* [WRITTEN INSTRUCTION] Update the records below by replacing every "pose" with "camera" and leaving everything else unchanged.

* [DATA SHOWN]
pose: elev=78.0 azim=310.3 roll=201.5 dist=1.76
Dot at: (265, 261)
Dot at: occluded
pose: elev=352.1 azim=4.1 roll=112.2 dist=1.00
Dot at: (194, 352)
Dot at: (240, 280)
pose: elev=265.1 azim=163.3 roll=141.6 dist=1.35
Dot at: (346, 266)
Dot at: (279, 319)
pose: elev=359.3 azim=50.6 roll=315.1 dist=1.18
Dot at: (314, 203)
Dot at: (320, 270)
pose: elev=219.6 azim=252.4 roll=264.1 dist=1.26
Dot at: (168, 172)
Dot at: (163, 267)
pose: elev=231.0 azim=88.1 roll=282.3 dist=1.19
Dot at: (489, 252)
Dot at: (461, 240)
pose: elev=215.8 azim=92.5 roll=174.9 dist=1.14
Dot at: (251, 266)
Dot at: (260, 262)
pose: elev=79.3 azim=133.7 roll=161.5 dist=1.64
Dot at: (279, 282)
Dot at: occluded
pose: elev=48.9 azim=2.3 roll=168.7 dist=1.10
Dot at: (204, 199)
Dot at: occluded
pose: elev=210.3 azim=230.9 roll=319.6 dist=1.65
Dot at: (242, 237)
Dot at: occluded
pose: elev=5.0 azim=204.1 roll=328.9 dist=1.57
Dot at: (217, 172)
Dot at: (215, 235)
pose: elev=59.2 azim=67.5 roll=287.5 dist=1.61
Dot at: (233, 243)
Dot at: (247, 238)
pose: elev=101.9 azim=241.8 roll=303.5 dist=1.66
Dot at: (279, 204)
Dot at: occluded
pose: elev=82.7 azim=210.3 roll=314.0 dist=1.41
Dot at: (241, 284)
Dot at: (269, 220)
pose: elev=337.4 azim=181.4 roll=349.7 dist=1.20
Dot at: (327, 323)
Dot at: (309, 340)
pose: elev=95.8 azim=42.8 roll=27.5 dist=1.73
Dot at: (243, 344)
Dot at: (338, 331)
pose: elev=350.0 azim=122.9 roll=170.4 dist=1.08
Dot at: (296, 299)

* [RESPONSE TO THE EXERCISE]
camera: elev=78.0 azim=310.3 roll=201.5 dist=1.76
Dot at: (265, 261)
Dot at: occluded
camera: elev=352.1 azim=4.1 roll=112.2 dist=1.00
Dot at: (194, 352)
Dot at: (240, 280)
camera: elev=265.1 azim=163.3 roll=141.6 dist=1.35
Dot at: (346, 266)
Dot at: (279, 319)
camera: elev=359.3 azim=50.6 roll=315.1 dist=1.18
Dot at: (314, 203)
Dot at: (320, 270)
camera: elev=219.6 azim=252.4 roll=264.1 dist=1.26
Dot at: (168, 172)
Dot at: (163, 267)
camera: elev=231.0 azim=88.1 roll=282.3 dist=1.19
Dot at: (489, 252)
Dot at: (461, 240)
camera: elev=215.8 azim=92.5 roll=174.9 dist=1.14
Dot at: (251, 266)
Dot at: (260, 262)
camera: elev=79.3 azim=133.7 roll=161.5 dist=1.64
Dot at: (279, 282)
Dot at: occluded
camera: elev=48.9 azim=2.3 roll=168.7 dist=1.10
Dot at: (204, 199)
Dot at: occluded
camera: elev=210.3 azim=230.9 roll=319.6 dist=1.65
Dot at: (242, 237)
Dot at: occluded
camera: elev=5.0 azim=204.1 roll=328.9 dist=1.57
Dot at: (217, 172)
Dot at: (215, 235)
camera: elev=59.2 azim=67.5 roll=287.5 dist=1.61
Dot at: (233, 243)
Dot at: (247, 238)
camera: elev=101.9 azim=241.8 roll=303.5 dist=1.66
Dot at: (279, 204)
Dot at: occluded
camera: elev=82.7 azim=210.3 roll=314.0 dist=1.41
Dot at: (241, 284)
Dot at: (269, 220)
camera: elev=337.4 azim=181.4 roll=349.7 dist=1.20
Dot at: (327, 323)
Dot at: (309, 340)
camera: elev=95.8 azim=42.8 roll=27.5 dist=1.73
Dot at: (243, 344)
Dot at: (338, 331)
camera: elev=350.0 azim=122.9 roll=170.4 dist=1.08
Dot at: (296, 299)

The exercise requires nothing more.